Things to do>
1. Name every ASN.1 encoding rule that the discussion of ASN.1 mentions by abbreviation.
2. Carry on the ASN.1 discussion from its last sentence.

That "convoluted telco/ITU-T style" yields amazingly high quality specifications. I'll take X.68x / X.69x any day over most Internet RFCs (and I've written a number of Internet RFCs). The ITU-T puts a great deal of effort into its specs, or at least the ASN.1 working group did.

ASN.1 is not that complicated. Pity that fools who thought ASN.1 was complicated re-invented the wheel quite poorly (Protocol Buffers I'm looking at you).


For our sins, our industry is doomed to suffer under unbearable weight of endless reinvented wheels. Of course it would have been better to stick with ASN.1. Of course we didn't, because inexperience and hubris. We'll never learn.


It sure seems that way. Sad. It's not just hubris nor inexperience -- it's cognitive load. It's often easier to wing something that later grows a lot than it is to go find a suitable technology that already exists.


One thing I liked about a Vernor Vinge sci-fi novel I read once was the concept of "computer archeologist". Spool the evolution of software forwards a few centuries, and we'll have layers upon layers of software where instead of solving problems with existing tooling, we just plaster on yet another NIH layer. Rinse and repeat, and soon enough we'll need a separate profession of people who are capable of digging down into those old layers and figure out how they work.


> The perceived complexity of ASN.1 comes from the schema language and specifications written in the convoluted telco/ITU-T style (and well, the 80's type system that has ~8 times two different types for “human readable string”).

I can’t resist pointing that it’s basically a longer way of saying quite complicated and not very efficient.


> I can’t resist pointing that it’s basically a longer way of saying quite complicated and not very efficient.

That's very wrong. ASN.1 is complicated because it's quite complete by comparison to other syntaxes, but it's absolutely not inefficient unless you mean BER/DER/CER, but those are just _some_ of the encoding rules available for use with ASN.1.

To give just one example of "complicated", ASN.1 lets you specify default values for optional members (fields) of SEQUENCEs and SETs (structures), whereas Protocol Buffers and XDR (to give some examples) only let you specify optional fields but not default values.

Given data>
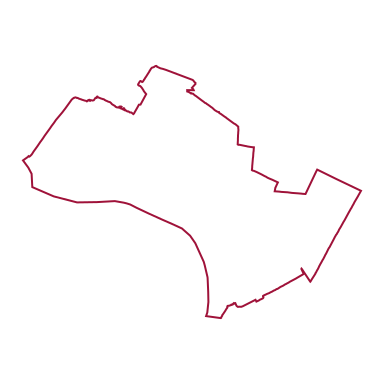 the district of Gruia, Romania
{"feature_id": "2599482B53836836172440", "entity_name": "Gruia", "entity_type": "district", "adm_level": 2, "iso_a3": "ROU", "parent_name": "Romania", "parent_adm1": "", "projection": "albers", "projection_center": [22.687, 44.297], "detail": "fine", "context": "isolated", "style": "outline", "palette": "rose", "viewbox_px": 384, "rotation_deg": 0, "n_neighbors": 0, "source": "geoboundaries", "source_scale": "gbopen_adm2", "svg_char_len": 5826}
<svg xmlns="http://www.w3.org/2000/svg" viewBox="0 0 384 384"><path d="M192.3,79.8L166.0,69.9L162.9,68.9L160.4,68.3L159.8,68.0L159.3,67.8L158.1,67.2L157.5,67.0L157.2,66.9L157.1,66.6L156.5,66.0L156.2,65.9L155.8,66.0L155.6,66.0L154.3,66.7L153.9,67.1L151.9,67.7L151.7,67.9L151.1,68.6L150.9,68.8L150.3,69.9L150.0,70.4L149.7,70.6L149.5,71.3L147.7,74.1L147.2,74.9L145.8,77.1L145.3,77.6L145.2,78.0L144.4,79.3L144.0,79.6L143.8,80.2L142.9,81.5L142.5,81.9L142.1,82.0L141.0,81.2L140.5,81.0L140.4,81.0L140.1,81.2L139.7,81.7L138.1,84.3L138.1,84.6L138.1,84.8L138.3,85.1L138.9,85.6L140.1,86.0L140.5,86.3L141.4,87.3L142.1,88.2L142.6,89.0L143.4,90.2L143.7,90.9L144.5,92.0L146.2,94.1L140.5,104.6L138.9,104.7L137.4,107.5L134.4,112.7L134.1,113.4L133.3,114.1L132.0,113.0L131.3,112.5L130.8,112.4L130.2,112.5L129.7,112.4L128.9,111.7L128.3,111.4L127.7,111.5L126.9,111.2L126.5,110.7L125.0,110.4L124.6,110.2L124.5,109.9L124.7,109.7L124.9,109.6L124.5,109.2L124.3,109.1L124.2,108.8L124.2,108.4L123.9,108.2L123.6,108.2L123.3,108.9L123.4,109.3L123.5,109.6L122.6,109.2L121.9,108.8L120.2,108.2L119.9,107.7L120.1,107.4L120.4,107.1L120.7,107.1L120.4,107.4L120.5,107.7L120.8,107.8L121.4,107.1L121.5,106.9L121.0,106.5L120.7,106.7L120.4,106.7L120.2,106.6L119.9,106.8L119.7,106.6L119.4,106.6L119.1,106.9L119.1,107.2L118.9,107.5L118.7,107.6L118.2,107.6L117.5,107.4L116.9,107.4L116.2,107.0L115.6,106.8L115.4,106.6L115.0,106.0L113.3,105.0L112.0,104.2L110.9,102.9L109.9,102.1L108.3,101.7L107.9,101.5L106.7,100.9L106.0,100.7L105.7,100.5L105.3,100.2L104.8,100.1L104.0,99.4L103.7,99.2L102.7,99.1L102.1,98.8L101.3,98.6L98.5,97.5L97.6,96.9L97.4,96.5L97.2,96.5L96.9,96.8L97.0,97.1L96.6,97.9L96.3,97.8L96.1,97.9L95.8,97.8L95.3,98.1L95.0,98.4L94.5,99.3L93.8,100.2L92.9,100.5L92.5,100.5L91.1,100.2L90.7,100.4L90.5,100.6L90.2,100.8L90.1,100.7L89.8,100.7L89.9,100.3L90.1,100.2L89.9,99.9L89.7,99.8L89.2,99.8L88.9,99.9L89.0,100.1L88.4,100.1L87.9,100.4L87.2,101.2L86.9,101.4L86.4,101.0L85.9,100.8L85.1,100.7L81.9,99.7L81.0,99.3L80.2,99.1L79.2,98.7L78.7,98.6L78.0,98.1L77.5,97.9L77.0,98.0L75.7,97.4L75.1,97.4L74.2,97.9L73.7,97.9L71.7,99.6L65.0,108.9L64.2,109.9L62.3,112.4L55.9,120.0L54.0,122.8L51.5,126.1L50.1,128.2L44.6,135.8L42.9,138.4L40.9,141.2L40.4,141.8L39.6,143.0L37.3,146.4L33.6,151.5L32.3,153.6L31.6,154.6L30.1,156.1L29.5,156.5L29.4,156.6L28.8,156.4L28.6,156.2L28.5,156.3L28.3,156.4L28.2,156.7L23.0,160.4L28.3,167.6L31.6,173.8L32.3,187.1L53.8,196.4L77.0,202.4L97.1,202.1L114.8,201.1L116.5,201.4L123.9,202.7L126.7,203.4L130.2,204.5L136.6,207.8L149.1,213.7L162.6,219.8L172.2,224.0L182.0,228.5L184.1,230.4L190.1,235.7L195.3,243.2L203.7,261.7L203.9,262.3L204.8,265.6L207.5,277.1L207.6,278.0L208.1,289.4L208.2,291.9L208.4,302.1L208.3,302.9L207.3,312.5L206.1,316.1L220.8,318.1L221.2,317.8L221.3,317.1L222.2,315.8L222.2,315.3L222.4,314.9L222.8,314.5L225.3,310.8L226.2,309.2L227.4,307.6L227.2,307.0L227.6,305.9L229.2,305.7L232.5,304.6L232.8,304.5L232.9,304.3L232.7,304.2L233.0,304.1L233.1,303.8L233.3,303.6L233.4,303.9L233.6,303.8L233.9,303.5L234.0,303.5L234.4,303.6L234.5,303.5L234.6,303.4L234.7,303.1L235.2,303.0L235.4,303.2L235.6,303.8L235.8,304.4L236.0,304.6L236.1,304.9L236.3,305.5L236.8,306.1L237.7,306.8L238.0,306.9L238.9,306.7L241.3,306.8L242.0,306.5L242.5,306.4L255.5,299.8L256.4,301.6L258.8,300.5L259.1,300.3L259.4,300.1L259.9,299.7L261.6,299.0L262.9,298.3L263.4,297.6L263.4,297.4L263.4,297.0L263.0,296.4L263.0,296.0L263.1,295.9L263.7,295.5L265.1,294.8L265.3,294.8L266.8,294.0L269.4,293.0L270.3,292.4L272.1,291.6L273.7,290.6L275.3,290.0L275.9,289.5L276.8,289.0L277.5,288.9L280.5,286.9L282.9,285.8L284.2,285.0L284.7,284.6L286.4,283.8L287.0,283.4L288.8,282.5L289.4,282.0L290.5,281.4L295.8,278.6L297.6,277.5L298.0,277.3L299.5,276.4L301.6,275.2L302.3,274.8L303.1,274.3L303.7,273.9L303.6,273.7L301.4,269.0L301.4,268.8L301.5,268.6L301.7,268.8L303.0,270.7L303.5,271.5L310.0,281.3L310.3,281.7L310.5,281.5L311.8,279.3L315.4,273.7L315.4,273.3L316.0,272.5L317.2,270.1L317.6,269.6L318.6,267.6L319.4,265.8L319.9,265.0L320.0,264.7L321.6,261.9L322.6,260.0L323.1,259.3L324.7,256.2L325.5,254.5L325.9,254.0L328.4,248.9L329.1,247.7L329.5,247.3L333.6,239.5L333.8,239.1L334.8,237.1L335.4,236.1L336.1,234.8L336.5,234.4L336.8,234.0L337.1,233.3L337.9,232.1L338.5,231.0L338.9,230.0L339.4,229.1L340.6,227.2L343.8,221.4L344.3,220.7L348.8,212.4L349.9,210.5L350.7,209.0L351.6,207.6L352.6,205.6L353.3,204.5L354.5,202.1L358.0,196.2L358.3,195.6L361.0,190.8L336.1,178.9L317.2,169.6L316.1,171.7L306.6,191.7L305.5,194.0L302.5,193.8L301.1,193.6L297.4,193.3L291.9,192.9L288.3,192.4L287.7,192.3L284.5,192.1L281.4,191.9L279.1,191.6L274.7,191.3L275.0,189.7L275.4,187.6L275.6,187.3L277.3,183.6L277.9,182.4L272.4,179.8L269.5,178.6L267.5,177.7L265.8,176.6L264.8,176.2L261.5,174.4L256.6,172.0L253.8,170.8L252.7,170.6L252.3,170.4L251.9,170.1L252.2,167.2L252.2,166.1L252.4,164.1L252.9,158.2L253.1,157.0L253.3,153.6L253.4,152.9L253.4,152.2L253.6,151.3L253.8,148.3L253.9,147.6L253.9,147.3L252.3,147.2L247.7,146.5L246.5,146.2L246.0,146.1L244.9,145.9L239.6,144.8L238.3,144.8L237.9,144.5L237.7,144.4L237.8,141.8L237.9,140.5L237.9,138.5L238.0,136.8L238.0,136.0L238.0,135.5L238.1,134.2L238.2,133.4L238.2,132.6L238.4,130.3L238.4,129.3L238.2,127.8L238.3,126.8L238.2,126.6L235.5,124.3L233.8,123.4L233.4,123.1L230.1,120.7L227.3,118.6L226.5,118.1L226.3,117.8L225.7,117.3L224.8,116.8L220.8,113.9L220.2,113.6L219.0,112.7L219.0,112.1L217.9,111.9L217.3,111.7L214.7,110.1L212.5,108.0L211.7,107.4L210.5,106.6L210.2,106.3L207.4,104.3L206.8,104.0L206.2,103.4L205.9,103.2L205.2,103.0L204.5,102.5L203.7,101.8L202.0,100.6L195.8,95.9L195.2,95.6L193.6,94.3L193.2,93.8L192.9,93.7L191.8,93.5L191.3,93.5L191.2,93.5L191.1,93.1L190.0,92.8L188.8,92.0L187.2,91.5L187.2,90.1L193.7,90.2L193.3,89.3L191.9,87.9L192.5,87.2L195.5,83.9L195.3,83.2L195.4,82.8L194.6,82.2L193.2,80.4L192.7,80.0L192.3,79.8Z" fill="none" stroke="#9f1239" stroke-width="2"/></svg>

Final results>
1. BER, DER, CER

2.
Another example of "complicated" is that ASN.1 has extensibility rules because the whole "oh TLV encodings are inherently extensible" thing turned out to be a Bad Idea (tm) when people decided that TLV encodings were unnecessarily inefficient (true!) so they designed efficient, non-TLV encodings. Well guess what: Protocol Buffers suffers from extensibility issues that ASN.1 does not, and that is a serious problem.

Basically, with a subset of ASN.1 you can do everything that you can do with MSFT RPC's IDL, with XDR, with Protocol Buffers, etc. But if you stick to a simple subset of ASN.1, or to any of those other IDLs, then you end up having to write _normative_ natural language text (typically English) in specifications to cover all the things not stated in the IDL part of the spec. The problem with that is that it's easy to miss things or get them wrong, or to be ambiguous. ASN.1 in its full flower of "complexity" (all of X.680 plus all of X.681, X.682, and X.683) lets you express much more of your protocols in a _formal_ language.

I maintain an ASN.1 compiler. I've implemented parts of X.681, X.682, and X.683 so that I could have the compiler generate code for the sorts of typed holes you see in PKI -all the extensions, all the SANs, and so on- so that the programmer can do much less of the work of having to invoke a codec for each of those extensions.

A lot of the complexity in ASN.1 is optional, but it's very much worth at least knowing about it. Certainly it's worth not repeating mistakes of the past. Protocol Buffers is infuriating. Not only is PB a TLV encoding (why? probably because "extensibility is easy with TLV!!1!, but that's not quite true), but the IDL requires manual assignment of tag values, which makes uses of the PB IDL very ugly. ASN.1 originally also had the manual assignment of tags problem, but eventually ASN.1 was extended to not require that anymore.

Cavalier attitudes like "ASN.1 is too complicated" lead to bad results.


> That's very wrong. ASN.1 is complicated because it's quite complete by comparison to other syntaxes

So, it's quite complicated. Yes, what I have been saying from the start. If you start the conversation by "you can define a small subset of this terrible piece of technology which is bearable", it's going to be hard convincing people it's a good idea.

> Cavalier attitudes like "ASN.1 is too complicated" lead to bad results.

I merely say quite complicated not too complicated.

Still, ASN.1 is a telco protocol through and through. It shows everywhere: syntax, tooling. Honestly, I don't see any point in using it unless it's required by law or by contract (I had to, I will never again).

> but it's absolutely not inefficient unless you mean BER/DER/CER, but those are just _some_ of the encoding rules available for use with ASN.1.

Sorry, I'm glade to learn you can make ASN.1 efficient if you are a specialist and now what you are doing with the myriad available encodings. It's only inefficient in the way everyone use it.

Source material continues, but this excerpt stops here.